Anche voi vi annullereste o sareste disposti ad ingoiare bocconi amari per tutta la vita, pur di non affrontare una semplice controversia?
Di fronte ad un conflitto, la stragrande maggioranza delle persone, o si fa controllare (individuo passivo) o perde il controllo (individuo aggressivo).
Al contrario, l’individuo assertivo risulta padrone di se stesso e della situazione.
Questo perché è consapevole del fatto che ogni conflitto, se opportunamente gestito, può rappresentare un’ottima occasione di crescita.

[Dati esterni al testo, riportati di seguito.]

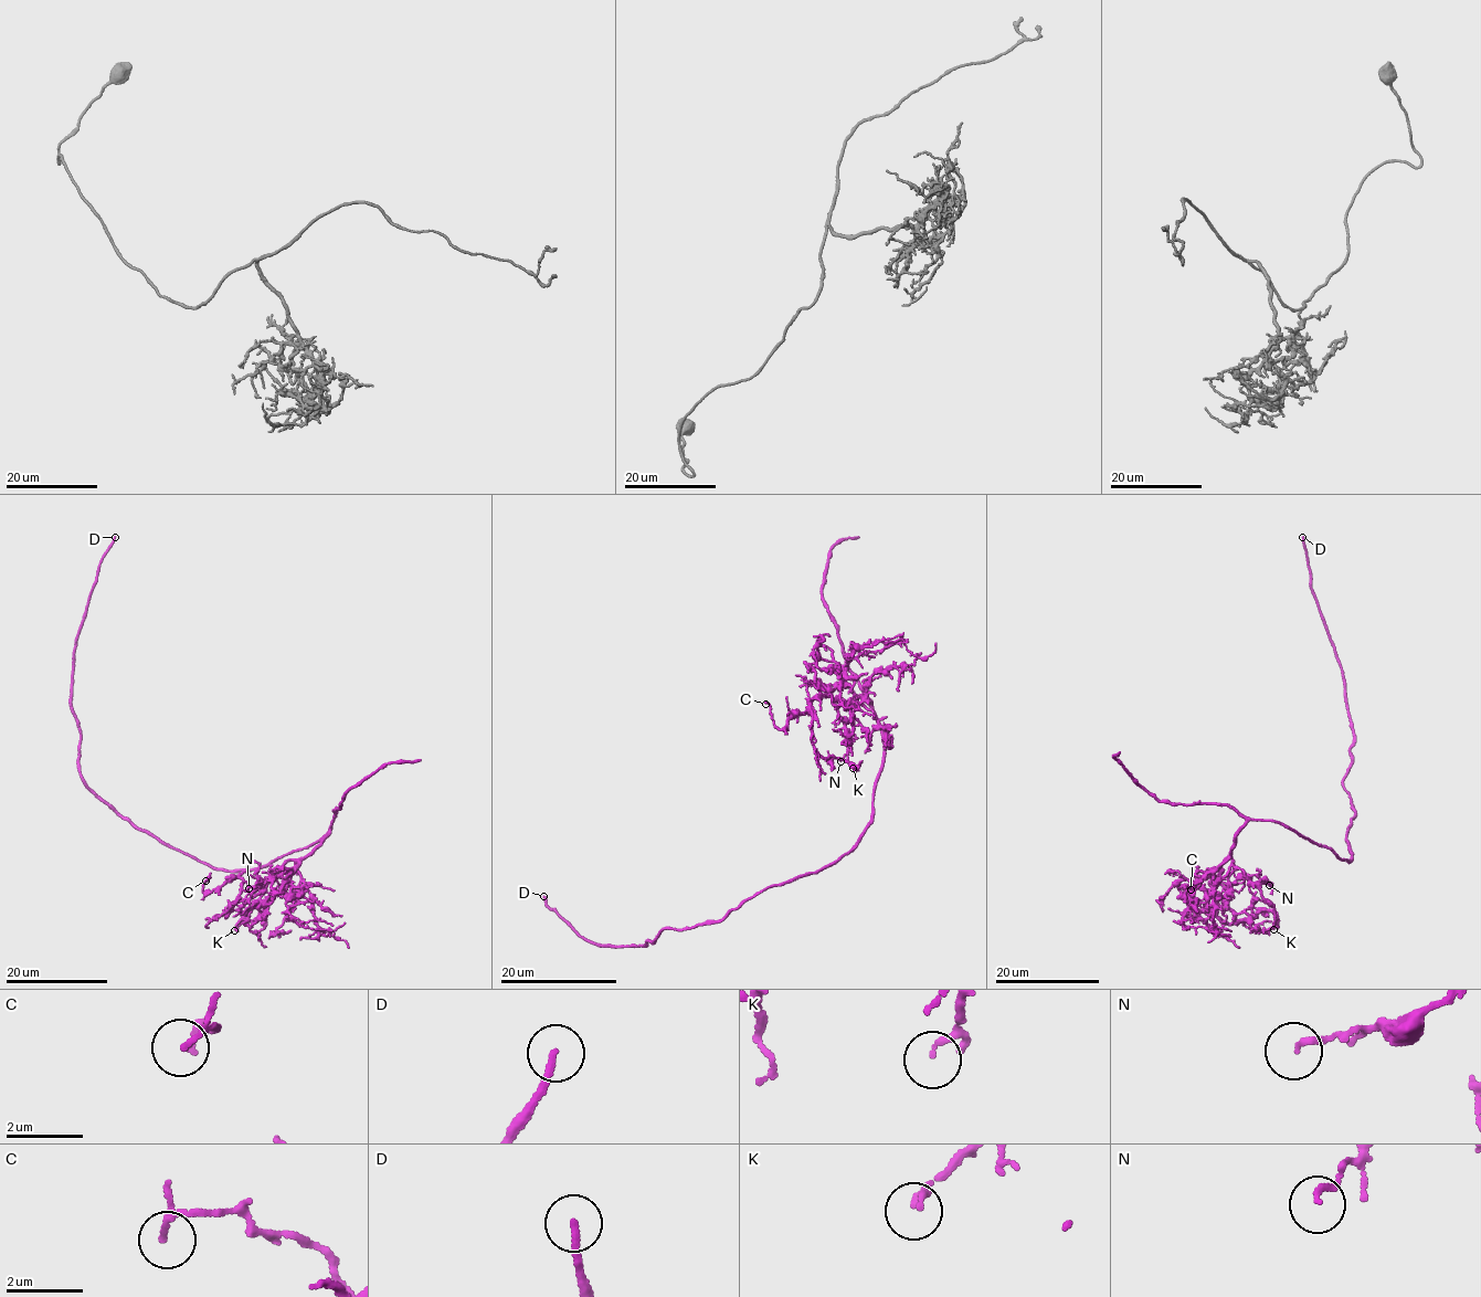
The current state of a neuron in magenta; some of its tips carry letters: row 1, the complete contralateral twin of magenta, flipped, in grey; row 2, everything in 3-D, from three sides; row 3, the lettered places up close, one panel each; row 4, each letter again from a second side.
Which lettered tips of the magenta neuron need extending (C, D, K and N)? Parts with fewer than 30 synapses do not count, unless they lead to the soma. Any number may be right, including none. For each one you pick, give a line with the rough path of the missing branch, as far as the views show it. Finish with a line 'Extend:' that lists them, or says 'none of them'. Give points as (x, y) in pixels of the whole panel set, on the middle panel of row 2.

Provate quindi ad evitare di allontanare i conflitti, come fossero la principale causa di rottura delle relazioni. Trovate il coraggio di buttarvi a capofitto in una discussione: fate valere le vostre idee, con moderazione, e confrontatevi costantemente con gli altri.
Il vostro livello di assertività ne risentirà positivamente.
Riuscite a dire di no di fronte alle proposte altrui, senza sentirvi in colpa?
Sembra strano, ma è uno dei comportamenti spesso più difficili da mettere in pratica. Questo perché la nostra società ci impone di esser sempre disponibili verso gli altri, perché questo ci permette di aver restituito un piacere. Inoltre se siamo disponibili, avremo alte possibilità di far star bene l’altro e quindi eviteremo che si allontani da noi.
In poche parole non resteremo da soli.
Dall’altro lato della medaglia, però, così facendo gli altri sceglieranno di frequentarci per quello che siamo o per quello che facciamo? D’accordo, può essere che i veri amici ci accettino per quello che siamo, ma è anche vero che con loro riusciamo ad essere noi stessi, e i conoscenti invece?
Comportarsi da Yes Man, sicuramente non è un atteggiamento assertivo. Per adottare uno stile relazionale assertivo dovreste rendervi disponibili, quando vi va di fare una cosa e evitare di farlo se non vi va.
Questo perché se deciderete di aiutare tutti, indistintamente, non potrete che restare intrappolati in queste attività e non avrete più tempo per voi stessi.
Insomma, evitare di consideratevi “salvatori del mondo” o crocerossini, ma cercate piuttosto di delimitare i vostri confini d’azione!
La reazione più forte dopo aver detto un “no” è credere di aver deluso chi ha bisogno di aiuto. Ma pensate, se foste davvero delle persone egoiste, non vi ritrovereste forse a pensare solo alle vostre esigenze?
Scegliere di provare a fare quindi ciò che vi fa stare davvero bene, ma senza trascurare i propri spazi vitali. In questo modo non sarete egoisti, ma userete il sano egoismo.